## HOW TO COMPLETE THIS TASK:
Can you reproduce, word for word, the lines beginning with the one that contains "Służą do ewakuacji" and continuing through the one that contains "licencyjnych są: Serbia, Chorwacja, Czechy, Malezja", with both of those lines included?

## Dataset entries:
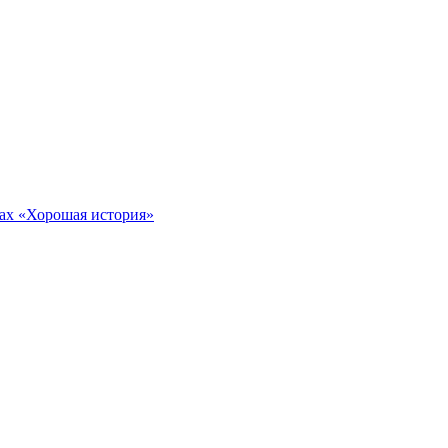
тах «Хорошая история»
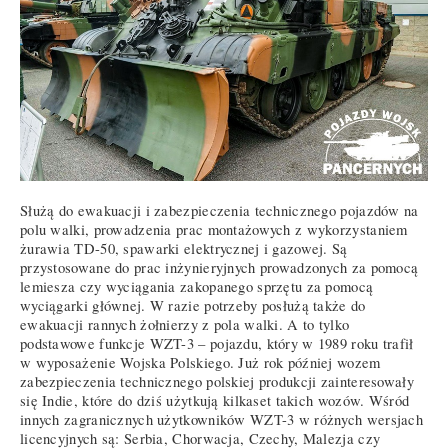
Służą do ewakuacji i zabezpieczenia technicznego pojazdów na
polu walki, prowadzenia prac montażowych z wykorzystaniem
żurawia TD-50, spawarki elektrycznej i gazowej. Są
przystosowane do prac inżynieryjnych prowadzonych za pomocą
lemiesza czy wyciągania zakopanego sprzętu za pomocą
wyciągarki głównej. W razie potrzeby posłużą także do
ewakuacji rannych żołnierzy z pola walki. A to tylko
podstawowe funkcje WZT-3 – pojazdu, który w 1989 roku trafił
w wyposażenie Wojska Polskiego. Już rok później wozem
zabezpieczenia technicznego polskiej produkcji zainteresowały
się Indie, które do dziś użytkują kilkaset takich wozów. Wśród
innych zagranicznych użytkowników WZT-3 w różnych wersjach
licencyjnych są: Serbia, Chorwacja, Czechy, Malezja czy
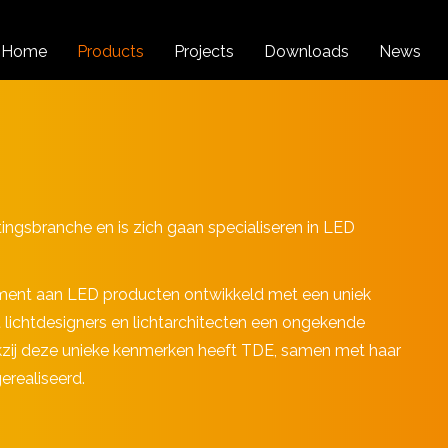
Home
Products
Projects
Downloads
News
htingsbranche en is zich gaan specialiseren in LED
iment aan LED producten ontwikkeld met een uniek
 lichtdesigners en lichtarchitecten een ongekende
 Dankzij deze unieke kenmerken heeft TDE, samen met haar
erealiseerd.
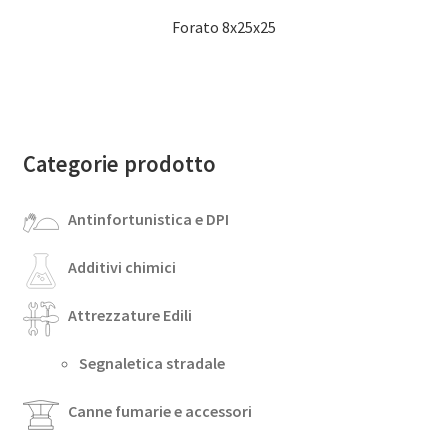
Forato 8x25x25
Categorie prodotto
Antinfortunistica e DPI
Additivi chimici
Attrezzature Edili
Segnaletica stradale
Canne fumarie e accessori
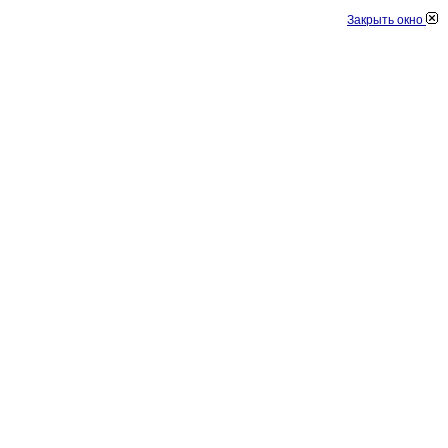
Закрыть окно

## REPLY:
Służą do ewakuacji i zabezpieczenia technicznego pojazdów na
polu walki, prowadzenia prac montażowych z wykorzystaniem
żurawia TD-50, spawarki elektrycznej i gazowej. Są
przystosowane do prac inżynieryjnych prowadzonych za pomocą
lemiesza czy wyciągania zakopanego sprzętu za pomocą
wyciągarki głównej. W razie potrzeby posłużą także do
ewakuacji rannych żołnierzy z pola walki. A to tylko
podstawowe funkcje WZT-3 – pojazdu, który w 1989 roku trafił
w wyposażenie Wojska Polskiego. Już rok później wozem
zabezpieczenia technicznego polskiej produkcji zainteresowały
się Indie, które do dziś użytkują kilkaset takich wozów. Wśród
innych zagranicznych użytkowników WZT-3 w różnych wersjach
licencyjnych są: Serbia, Chorwacja, Czechy, Malezja czy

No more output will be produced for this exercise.